The land Joe’s talking about is the little over 25 acres of arable farmland and a wildlife corridor that runs through its middle like a river of green. Elizabeth can reel off each of the species of trees lining it, and well she might, she’s planted each of them by hand for the past 20-something years, after all.

She plants them as part of a Marlish Waters customer tree-planting initiative the company is running. But you can tell that – initiative or not – she’d plant them regardless.

“I’ve always grown things,” she tells me. “I grew up growing my own vegetables. My brother and I would set up a stall selling our potatoes and when I was older, I started taking the chicken eggs to school and selling them there. Growing food and plants has just always been a part of my life.”

The visit included a chance to plant corn in a section of a field cornered off for birds to feed on.

By extension of that, so has seeing the value in natural capital. Elizabeth has cornered a section of one field off for planting corn for local wildlife to nibble on and because of her tireless efforts Marlish Farm is somewhat more than a business operation but 25 acres rich in biodiversity. I ask Elizabeth if she has an ultimate plan for all trees she continues to plant – arranged in lines so straight you could run a ruler down them.

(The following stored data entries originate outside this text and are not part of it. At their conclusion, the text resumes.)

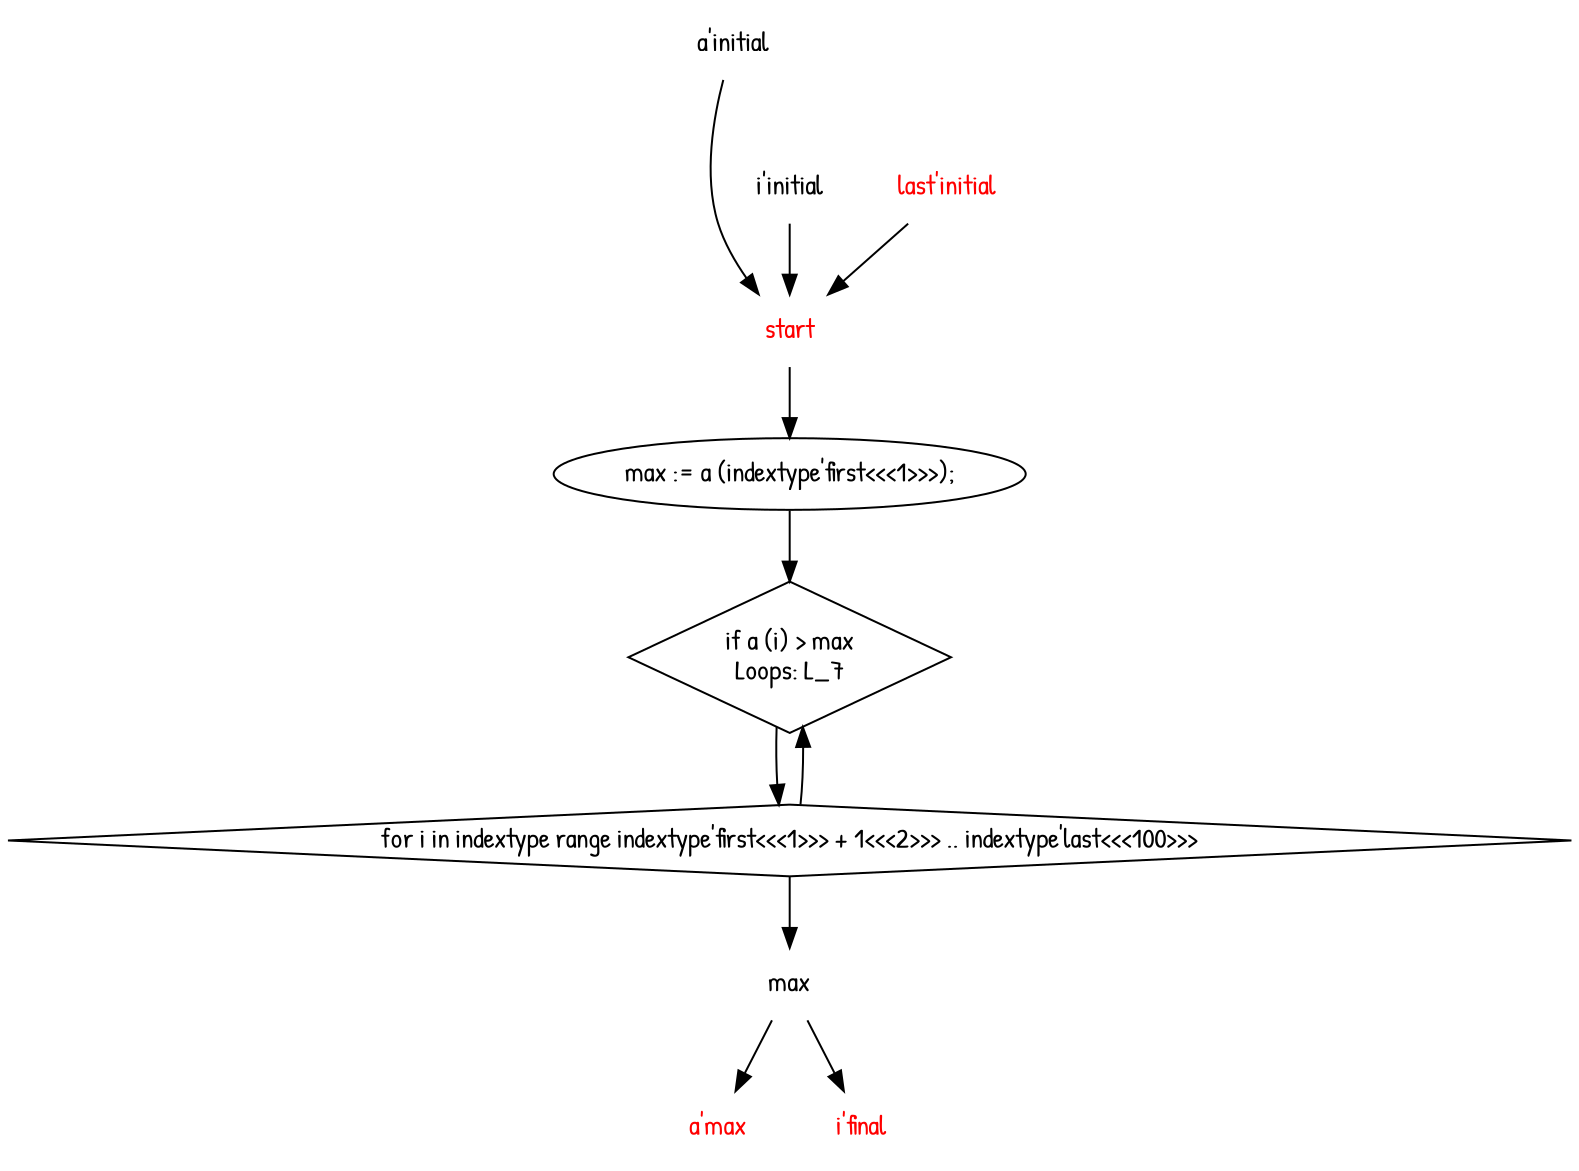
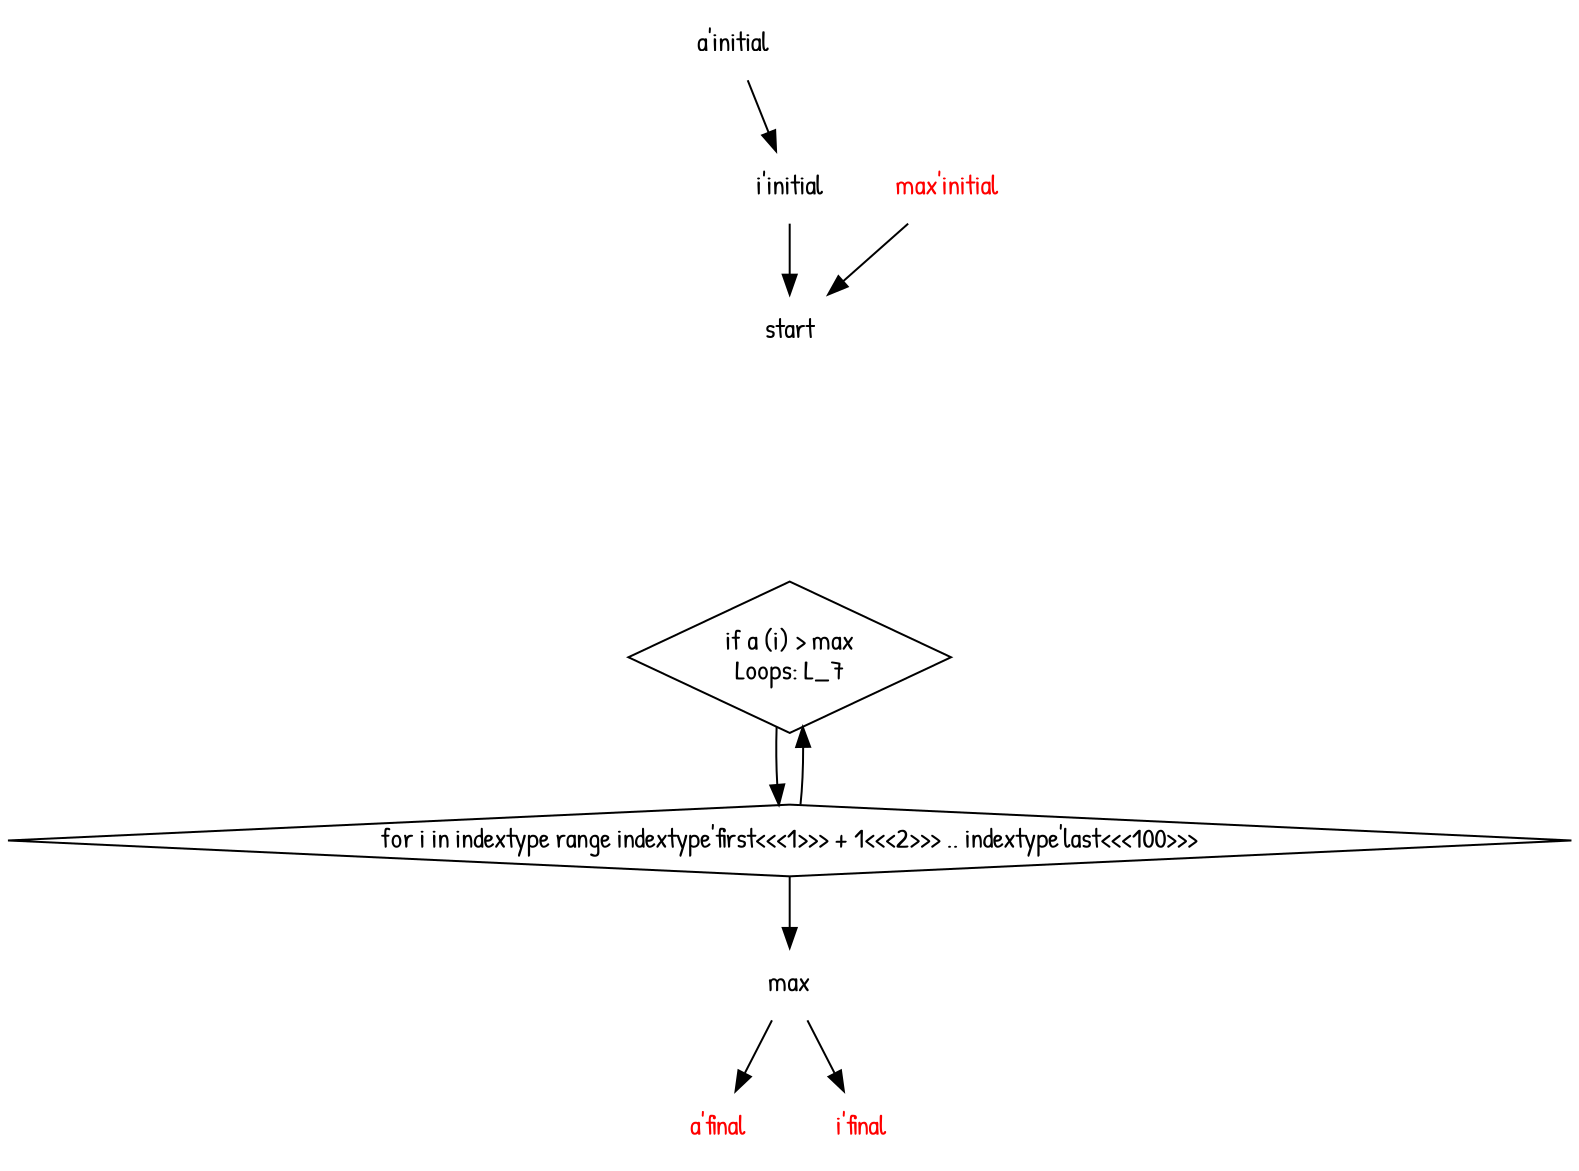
  digraph {
    fontname="Patrick Hand"
    splines=True
    node [fontname="Patrick Hand" shape=plaintext]
    edge [arrowType=normal fontname="Patrick Hand"]
-   n1 [label=start fontcolor=red]
-   n2 [label="max := a (indextype'first<<<1>>>);" shape=""]
+   n1 [label=start]
    n3 [label="if a (i) > max\nLoops:&nbsp;L_7" shape=diamond]
    n4 [label=max]
-   n5 [fontcolor=red label="a'max"]
+   n5 [fontcolor=red label="a'final"]
    n6 [fontcolor=red label="i'final"]
    n7 [label="a'initial"]
-   n8 [fontcolor=red label="last'initial"]
+   n8 [fontcolor=red label="max'initial"]
    n9 [label="for i in indextype range indextype'first<<<1>>> + 1<<<2>>> .. indextype'last<<<100>>>" shape=diamond]
    n10 [label="i'initial"]
-   n1 -> n2
-   n2 -> n3
    n3 -> n9
    n4 -> n5
    n4 -> n6
-   n7 -> n1
+   n7 -> n10
    n8 -> n1
    n9 -> n3
    n9 -> n4
    n10 -> n1
  }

“Well,” she considers. “We’ve got a lot of Birch trees, so eventually we will start tapping them for birch water.” That could open new doors for Marlish Waters to diversify into other markets for its natural products, health and beauty being one possible avenue.

Not that the pair are in any hurry to expand the business. Environmental regulators have capped the water extraction rates from a single borehole for business at 20,000 litres a day. Currently, Marlish is tapping 5,000 litres a day – leaving room for some significant business growth should the team choose to ramp operations up. However, after a day spent in the company of the business’ two founders you sense – at least for now – that this isn’t the plan.

Marlish Waters is a celebration of nature. And if it can maintain that purpose at the centre of its operations for generations to come, there’s no reason it’s water couldn’t be enjoyed another 150 years from now.